REQUIRED WORK
Below are some records: retype them all exactly, but not the pictures.

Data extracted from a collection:
=== Section Start ===
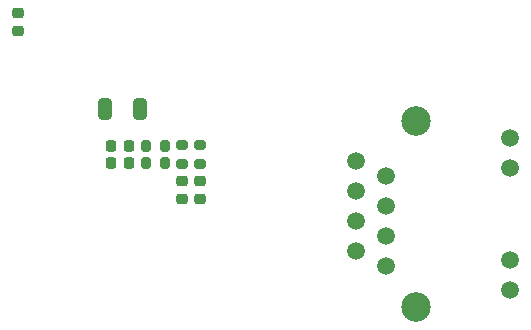
<source format=gbp>
%TF.GenerationSoftware,KiCad,Pcbnew,(6.0.8-1)-1*%
%TF.CreationDate,2022-11-24T03:29:18+08:00*%
%TF.ProjectId,CCTV3_POE_REV100,43435456-335f-4504-9f45-5f5245563130,100*%
%TF.SameCoordinates,Original*%
%TF.FileFunction,Paste,Bot*%
%TF.FilePolarity,Positive*%
%FSLAX46Y46*%
G04 Gerber Fmt 4.6, Leading zero omitted, Abs format (unit mm)*
G04 Created by KiCad (PCBNEW (6.0.8-1)-1) date 2022-11-24 03:29:18*
%MOMM*%
%LPD*%
G01*
G04 APERTURE LIST*
G04 Aperture macros list*
%AMRoundRect*
0 Rectangle with rounded corners*
0 $1 Rounding radius*
0 $2 $3 $4 $5 $6 $7 $8 $9 X,Y pos of 4 corners*
0 Add a 4 corners polygon primitive as box body*
4,1,4,$2,$3,$4,$5,$6,$7,$8,$9,$2,$3,0*
0 Add four circle primitives for the rounded corners*
1,1,$1+$1,$2,$3*
1,1,$1+$1,$4,$5*
1,1,$1+$1,$6,$7*
1,1,$1+$1,$8,$9*
0 Add four rect primitives between the rounded corners*
20,1,$1+$1,$2,$3,$4,$5,0*
20,1,$1+$1,$4,$5,$6,$7,0*
20,1,$1+$1,$6,$7,$8,$9,0*
20,1,$1+$1,$8,$9,$2,$3,0*%
G04 Aperture macros list end*
%ADD10C,1.520000*%
%ADD11C,2.500000*%
%ADD12RoundRect,0.218750X0.256250X-0.218750X0.256250X0.218750X-0.256250X0.218750X-0.256250X-0.218750X0*%
%ADD13RoundRect,0.225000X-0.225000X-0.250000X0.225000X-0.250000X0.225000X0.250000X-0.225000X0.250000X0*%
%ADD14RoundRect,0.200000X0.275000X-0.200000X0.275000X0.200000X-0.275000X0.200000X-0.275000X-0.200000X0*%
%ADD15RoundRect,0.225000X0.250000X-0.225000X0.250000X0.225000X-0.250000X0.225000X-0.250000X-0.225000X0*%
%ADD16RoundRect,0.250000X-0.325000X-0.650000X0.325000X-0.650000X0.325000X0.650000X-0.325000X0.650000X0*%
%ADD17RoundRect,0.200000X-0.200000X-0.275000X0.200000X-0.275000X0.200000X0.275000X-0.200000X0.275000X0*%
G04 APERTURE END LIST*
D10*
X54140000Y-52040000D03*
X51600000Y-50770000D03*
X54140000Y-49500000D03*
X51600000Y-48230000D03*
X54140000Y-46970000D03*
X51600000Y-45690000D03*
X54140000Y-44420000D03*
X51600000Y-43150000D03*
X64600000Y-54010000D03*
X64600000Y-51470000D03*
X64600000Y-43730000D03*
X64600000Y-41190000D03*
D11*
X56640000Y-55510000D03*
X56640000Y-39690000D03*
D12*
X23000000Y-32137500D03*
X23000000Y-30562500D03*
D13*
X30845000Y-43320000D03*
X32395000Y-43320000D03*
X30845000Y-41820000D03*
X32395000Y-41820000D03*
D14*
X36890000Y-43395000D03*
X36890000Y-41745000D03*
D15*
X36890000Y-46355000D03*
X36890000Y-44805000D03*
X38400000Y-46355000D03*
X38400000Y-44805000D03*
D16*
X30325000Y-38700000D03*
X33275000Y-38700000D03*
D17*
X33805000Y-43320000D03*
X35455000Y-43320000D03*
D14*
X38400000Y-43395000D03*
X38400000Y-41745000D03*
D17*
X33805000Y-41820000D03*
X35455000Y-41820000D03*
M02*

</source>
=== Section End ===
ANSWER BELOW
<source format=gbp>
%TF.GenerationSoftware,KiCad,Pcbnew,(6.0.8-1)-1*%
%TF.CreationDate,2022-11-24T03:29:18+08:00*%
%TF.ProjectId,CCTV3_POE_REV100,43435456-335f-4504-9f45-5f5245563130,100*%
%TF.SameCoordinates,Original*%
%TF.FileFunction,Paste,Bot*%
%TF.FilePolarity,Positive*%
%FSLAX46Y46*%
G04 Gerber Fmt 4.6, Leading zero omitted, Abs format (unit mm)*
G04 Created by KiCad (PCBNEW (6.0.8-1)-1) date 2022-11-24 03:29:18*
%MOMM*%
%LPD*%
G01*
G04 APERTURE LIST*
G04 Aperture macros list*
%AMRoundRect*
0 Rectangle with rounded corners*
0 $1 Rounding radius*
0 $2 $3 $4 $5 $6 $7 $8 $9 X,Y pos of 4 corners*
0 Add a 4 corners polygon primitive as box body*
4,1,4,$2,$3,$4,$5,$6,$7,$8,$9,$2,$3,0*
0 Add four circle primitives for the rounded corners*
1,1,$1+$1,$2,$3*
1,1,$1+$1,$4,$5*
1,1,$1+$1,$6,$7*
1,1,$1+$1,$8,$9*
0 Add four rect primitives between the rounded corners*
20,1,$1+$1,$2,$3,$4,$5,0*
20,1,$1+$1,$4,$5,$6,$7,0*
20,1,$1+$1,$6,$7,$8,$9,0*
20,1,$1+$1,$8,$9,$2,$3,0*%
G04 Aperture macros list end*
%ADD10C,1.520000*%
%ADD11C,2.500000*%
%ADD12RoundRect,0.218750X0.256250X-0.218750X0.256250X0.218750X-0.256250X0.218750X-0.256250X-0.218750X0*%
%ADD13RoundRect,0.225000X-0.225000X-0.250000X0.225000X-0.250000X0.225000X0.250000X-0.225000X0.250000X0*%
%ADD14RoundRect,0.200000X0.275000X-0.200000X0.275000X0.200000X-0.275000X0.200000X-0.275000X-0.200000X0*%
%ADD15RoundRect,0.225000X0.250000X-0.225000X0.250000X0.225000X-0.250000X0.225000X-0.250000X-0.225000X0*%
%ADD16RoundRect,0.250000X-0.325000X-0.650000X0.325000X-0.650000X0.325000X0.650000X-0.325000X0.650000X0*%
%ADD17RoundRect,0.200000X-0.200000X-0.275000X0.200000X-0.275000X0.200000X0.275000X-0.200000X0.275000X0*%
G04 APERTURE END LIST*
D10*
X54140000Y-52040000D03*
X51600000Y-50770000D03*
X54140000Y-49500000D03*
X51600000Y-48230000D03*
X54140000Y-46970000D03*
X51600000Y-45690000D03*
X54140000Y-44420000D03*
X51600000Y-43150000D03*
X64600000Y-54010000D03*
X64600000Y-51470000D03*
X64600000Y-43730000D03*
X64600000Y-41190000D03*
D11*
X56640000Y-55510000D03*
X56640000Y-39690000D03*
D12*
X23000000Y-32137500D03*
X23000000Y-30562500D03*
D13*
X30845000Y-43320000D03*
X32395000Y-43320000D03*
X30845000Y-41820000D03*
X32395000Y-41820000D03*
D14*
X36890000Y-43395000D03*
X36890000Y-41745000D03*
D15*
X36890000Y-46355000D03*
X36890000Y-44805000D03*
X38400000Y-46355000D03*
X38400000Y-44805000D03*
D16*
X30325000Y-38700000D03*
X33275000Y-38700000D03*
D17*
X33805000Y-43320000D03*
X35455000Y-43320000D03*
D14*
X38400000Y-43395000D03*
X38400000Y-41745000D03*
D17*
X33805000Y-41820000D03*
X35455000Y-41820000D03*
M02*

</source>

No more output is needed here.